-- Start Text section --
Thursday, September 28, 2006

An Anniversary


It's two months today, two months since the day I packed my bags and left for this place in the middle of nowhere. Two months of a steady implausibility, of a refusal to downgrade, to compromise. Two months of shuttling between the fire and the frying pan, of late nights and early mornings, of stifling afternoons and lazy pointless evenings. Of trying to find an escape, of losing oneself in a lie. Of naming insects and hiding laptops. Of skipping meals and craving for Frooti. Of the urge to jump and the cowardice to not. Of vindictive beginnings and repentance. Of remembering and yearning. Of waiting and waiting. Its been two very long months. And now, I’m going to start the insanity again.
-- End Text section --
Set exercise 1
In the anniversary post, how long has it been since the writer packed up and left?
Set exercise 2
Rewrite the anniversary post from "It's two months" to "the insanity again.", replacing "laptops" with "notebooks".
Set exercise 3
Why does the anniversary post call the day an anniversary?
-- Start Supplied information --
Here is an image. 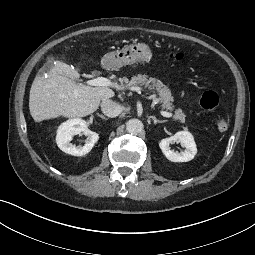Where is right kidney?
<instances>
[{"mask_svg":"<svg viewBox=\"0 0 255 255\" xmlns=\"http://www.w3.org/2000/svg\"><path fill=\"white\" fill-rule=\"evenodd\" d=\"M84 134L87 136L84 146H75L70 141L73 136ZM99 136L96 132L88 129L84 120L75 118L62 123L57 129L56 143L58 147L65 153L73 156H83L91 151Z\"/></svg>","mask_w":255,"mask_h":255,"instance_id":"right-kidney-1","label":"right kidney"}]
</instances>
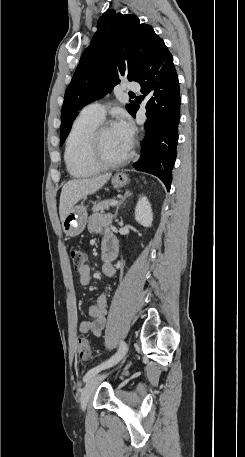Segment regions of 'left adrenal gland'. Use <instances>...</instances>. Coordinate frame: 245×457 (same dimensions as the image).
I'll use <instances>...</instances> for the list:
<instances>
[{"label":"left adrenal gland","mask_w":245,"mask_h":457,"mask_svg":"<svg viewBox=\"0 0 245 457\" xmlns=\"http://www.w3.org/2000/svg\"><path fill=\"white\" fill-rule=\"evenodd\" d=\"M130 194H132V192H130V190H126V192H124L123 198H121L120 202H118V204L116 206V210L114 212V218H117L118 210H119L123 200H125V198H127V196H130Z\"/></svg>","instance_id":"a2214340"}]
</instances>
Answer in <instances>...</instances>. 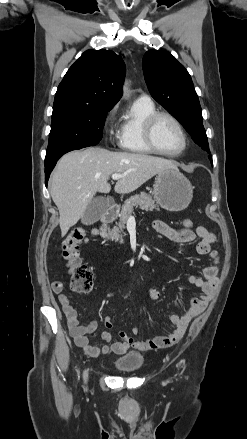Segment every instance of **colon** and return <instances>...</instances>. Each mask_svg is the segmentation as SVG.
-- End Supplied information --
Complete output 1
Two months.

Complete output 2
It's two months today, two months since the day I packed my bags and left for this place in the middle of nowhere. Two months of a steady implausibility, of a refusal to downgrade, to compromise. Two months of shuttling between the fire and the frying pan, of late nights and early mornings, of stifling afternoons and lazy pointless evenings. Of trying to find an escape, of losing oneself in a lie. Of naming insects and hiding notebooks. Of skipping meals and craving for Frooti. Of the urge to jump and the cowardice to not. Of vindictive beginnings and repentance. Of remembering and yearning. Of waiting and waiting. Its been two very long months. And now, I’m going to start the insanity again.

Complete output 3
The day marks exactly two months since the writer packed up and left for "this place in the middle of nowhere."